Environmental Defense sued in October in Travis County District Court, saying state environmental officials are violating their own rules by not making TXU consider other technologies.

“They’re not required to consider gasification,” Rowan said last week. “Our argument is that they should be.”

New Technology

Rowan was referring to a process known as coal gasification.

Rather than pulverizing coal and then burning it, coal is converted to gasses, such as carbon dioxide and oxygen, through pressure and heat.

The process — known formally as “integrated gasification combined cycle” — results in “dramatically” reduced emissions, according to Coal 21, a group whose members include the government, coal producers and electricity utilities in Australia.

Coal 21 wrote that by 2000, it was used to produce about 4,000 megawatts in all industries worldwide.

However, only five such plants are now producing electricity, according to the Gasification Technologies Council, an industry group.

TXU, the company that plans to build the bulk of the pulverized coal plants, says that for Texas, gasification is worse than unproven.

“The technology does not work,” spokeswoman Kimberly Morgan said.

She explained that the two types of coal most widely available in Texas — lignite and that from Wyoming’s Powder River Basin — were incompatible with gasification.

The use of gasification in the production of electricity is relatively untried, the U.S. Environmental Protection Agency reported this year.

But Excel Corp. has plans to build a gasification plant using Powder River Basin coal in Colorado.
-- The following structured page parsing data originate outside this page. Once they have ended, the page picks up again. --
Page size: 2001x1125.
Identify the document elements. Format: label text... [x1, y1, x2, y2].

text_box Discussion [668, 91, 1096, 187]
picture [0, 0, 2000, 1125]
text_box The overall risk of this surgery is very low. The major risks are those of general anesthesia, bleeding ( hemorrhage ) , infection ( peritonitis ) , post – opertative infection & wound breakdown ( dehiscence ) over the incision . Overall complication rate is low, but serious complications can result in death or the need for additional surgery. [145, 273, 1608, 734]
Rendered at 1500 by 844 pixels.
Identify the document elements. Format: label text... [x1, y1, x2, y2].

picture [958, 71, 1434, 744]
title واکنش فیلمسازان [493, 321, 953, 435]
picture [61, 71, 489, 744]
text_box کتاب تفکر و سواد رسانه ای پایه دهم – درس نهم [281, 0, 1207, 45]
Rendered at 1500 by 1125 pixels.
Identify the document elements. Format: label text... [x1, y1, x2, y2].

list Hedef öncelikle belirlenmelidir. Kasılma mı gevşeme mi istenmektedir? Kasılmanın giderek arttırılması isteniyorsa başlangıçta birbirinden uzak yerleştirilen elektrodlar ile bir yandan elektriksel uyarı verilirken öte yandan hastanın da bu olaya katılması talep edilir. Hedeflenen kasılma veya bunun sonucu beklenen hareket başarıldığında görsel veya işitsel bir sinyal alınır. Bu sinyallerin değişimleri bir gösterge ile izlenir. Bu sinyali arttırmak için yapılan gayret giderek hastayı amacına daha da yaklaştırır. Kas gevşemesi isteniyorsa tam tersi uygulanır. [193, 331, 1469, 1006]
Tondu Corp. of Houston plans to build one in Corpus Christi that will burn petroleum coke — a byproduct of oil refining — and Powder River Basin coal.

In addition, Siemens and Shell Gas and Power both have gasification designs that would burn lignite or Powder River Basin Coal.

What’s Cleanest?

TXU’s Morgan said that the “supercritical” pulverized coal plants her company plans to build would operate just as cleanly as coal gasification plants would.

She pointed to statistics indicating that the TXU plants actually would produce less carbon dioxide, mercury and nitrous oxide than gasification plants in Fort Wayne, Ind., and Tampa, Fla. But those plants were built in the early 1990s.

The EPA this year compared modern coal gasification and plants of the kind TXU wants to build and came to the opposite conclusion.

Gasification “technology can offer environmental advantages over the pulverized coal technologies in most emissions areas,” EPA wrote in its study. “In addition to the reduced air emissions from the (gasification) technology, the plants typically consume significantly less water and generate less solid waste…”

The federal study did say that it was still unknown whether gasification plants were as reliable as their pulverized coal counterparts.

Confronted with research indicating that gasification was the cleaner technology, Morgan wasn’t buying it.

“People can do all the studies they want,” she said. “We’re the leaders in the industry.”

Clearing The Air

Kathy Walt, Perry’s press secretary, said the governor was concerned about the quality of Texas air.

“The governor is well aware of the concerns environmental groups have,” she said. “His son has asthma. He’s dealt with those health issues.”

As Perry often has, Walt touted the governor’s initiatives to produce more energy using wind and other alternative sources.

But dwarfing those initiatives are the 17 coal-fired plants now proposed for Texas.

Pressed as to whether gasification deserved another look, Walt wouldn’t answer directly. She would say only that environmental regulators would consider harm to the air as they decide whether to permit the new plants.

She added that the governor had nothing to do with the decision not to require would-be generators to take a serious look at gasification.

“We did not direct TCEQ in any way to do anything about its rules,” Walt said.

But Thomas Weber, the Austin attorney who filed the suit on Environmental Defense’s behalf, is skeptical.

“I’m curious why TCEQ chose this time to change a rule that is pivotal to its process,” he said.